In response to these alarming signs, the medical team decides to initiate hyperosmolar therapy using 3% hypertonic saline, aiming to reduce cerebral edema and stabilize intracranial dynamics. Continuous infusion is carefully titrated, with serial serum sodium levels monitored to avoid rapid shifts that could precipitate central pontine myelinolysis. Meanwhile, the neurosurgical team revisits the possibility of surgical intervention, debating whether the risk of acute decompensation outweighs the potential complications of surgery in the presence of coagulopathy.

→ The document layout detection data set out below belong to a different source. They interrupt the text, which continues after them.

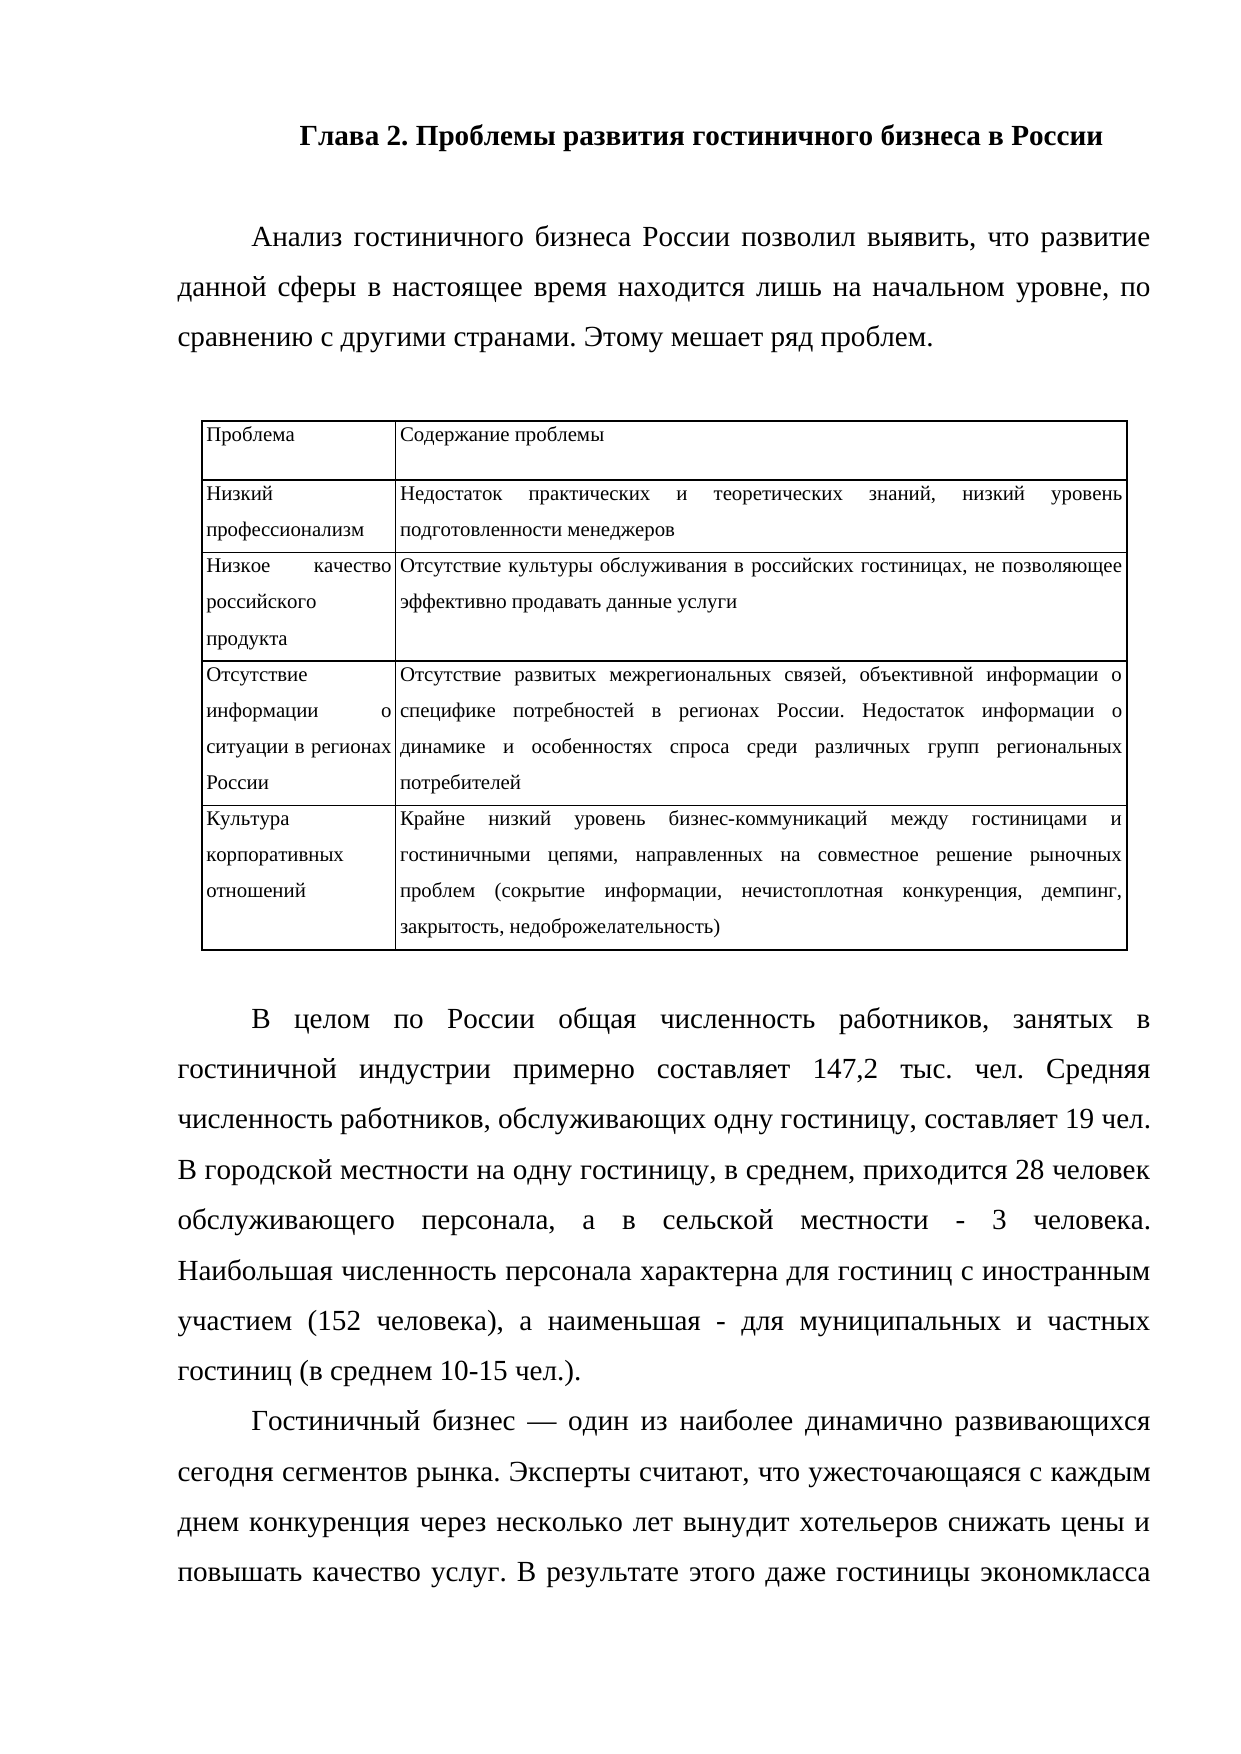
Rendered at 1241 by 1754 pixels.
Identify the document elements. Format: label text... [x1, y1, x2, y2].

table_cell Низкое качество российского продукта [203, 553, 395, 660]
table_header Содержание проблемы [396, 422, 1126, 479]
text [177, 1403, 1152, 1588]
table_cell Культура корпоративных отношений [203, 806, 395, 949]
table_cell Низкий профессионализм [203, 481, 395, 552]
text Анализ гостиничного бизнеса России позволил выявить, что развитие данной сферы в настоящее время находится лишь на начальном уровне, по сравнению с другими странами. Этому мешает ряд проблем. [177, 219, 1152, 353]
table_header Проблема [203, 422, 395, 479]
text Глава 2. Проблемы развития гостиничного бизнеса в России [177, 118, 1152, 152]
table_cell Недостаток практических и теоретических знаний, низкий уровень подготовленности менеджеров [396, 481, 1126, 552]
text В целом по России общая численность работников, занятых в гостиничной индустрии примерно составляет 147,2 тыс. чел. Средняя численность работников, обслуживающих одну гостиницу, составляет 19 чел. В городской местности на одну гостиницу, в среднем, приходится 28 человек обслуживающего персонала, а в сельской местности - 3 человека. Наибольшая численность персонала характерна для гостиниц с иностранным участием (152 человека), а наименьшая - для муниципальных и частных гостиниц (в среднем 10-15 чел.). [177, 1001, 1152, 1387]
table_cell Крайне низкий уровень бизнес-коммуникаций между гостиницами и гостиничными цепями, направленных на совместное решение рыночных проблем (сокрытие информации, нечистоплотная конкуренция, демпинг, закрытость, недоброжелательность) [396, 806, 1126, 949]
table_cell Отсутствие развитых межрегиональных связей, объективной информации о специфике потребностей в регионах России. Недостаток информации о динамике и особенностях спроса среди различных групп региональных потребителей [396, 662, 1126, 805]
table_cell Отсутствие информации о ситуации в регионах России [203, 662, 395, 805]
table_cell Отсутствие культуры обслуживания в российских гостиницах, не позволяющее эффективно продавать данные услуги [396, 553, 1126, 660]
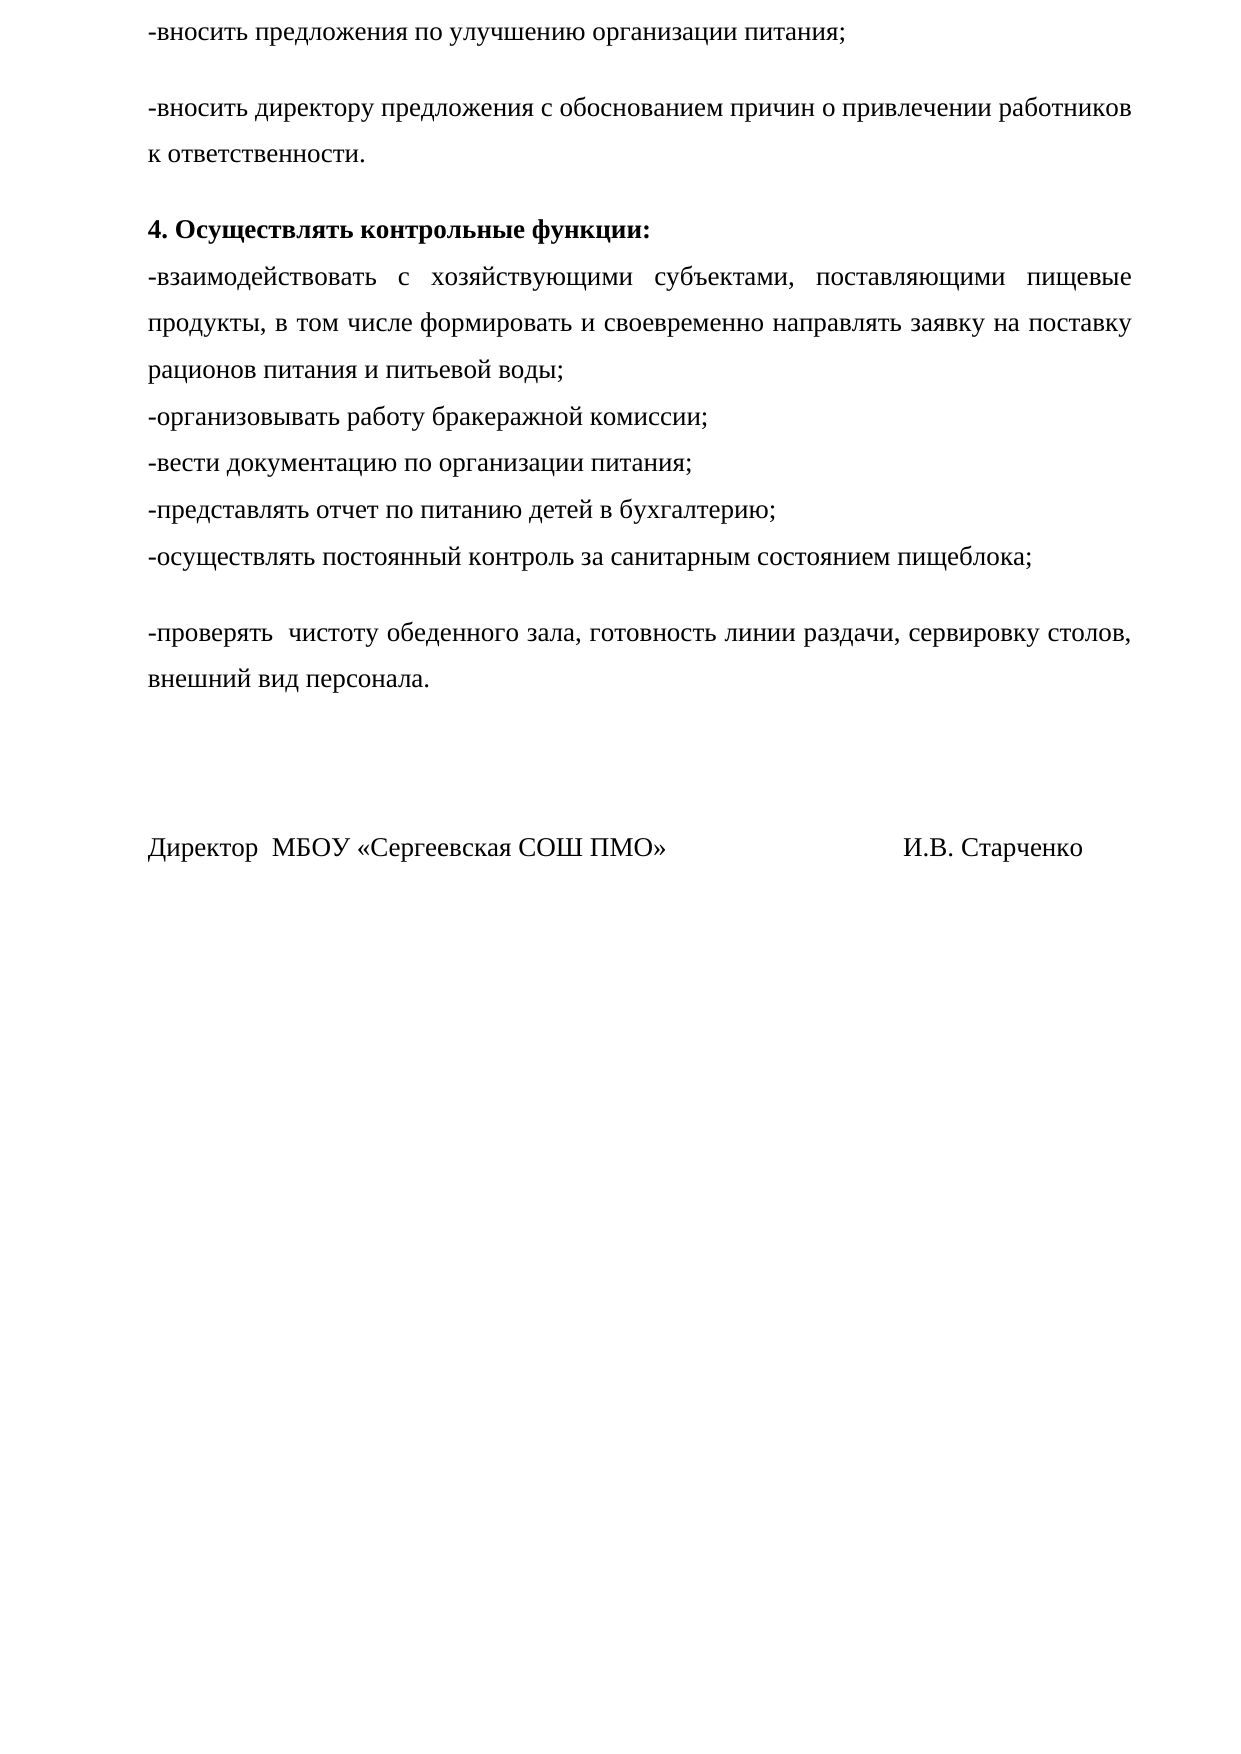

Simultaneously, the nephrology team assesses the progression of acute kidney injury, noting an increase in serum creatinine to 3.0 mg/dL and a persistently low urine output. Given the patient's hemodynamic instability, the decision is made to initiate continuous renal replacement therapy (CRRT) to manage fluid balance and support renal function. The multidisciplinary team's coordinated efforts underscore the complexity of the patient's condition, necessitating ongoing critical thinking and swift adjustments to the management plan as they work to stabilize the patient and mitigate the risk of multi-organ failure.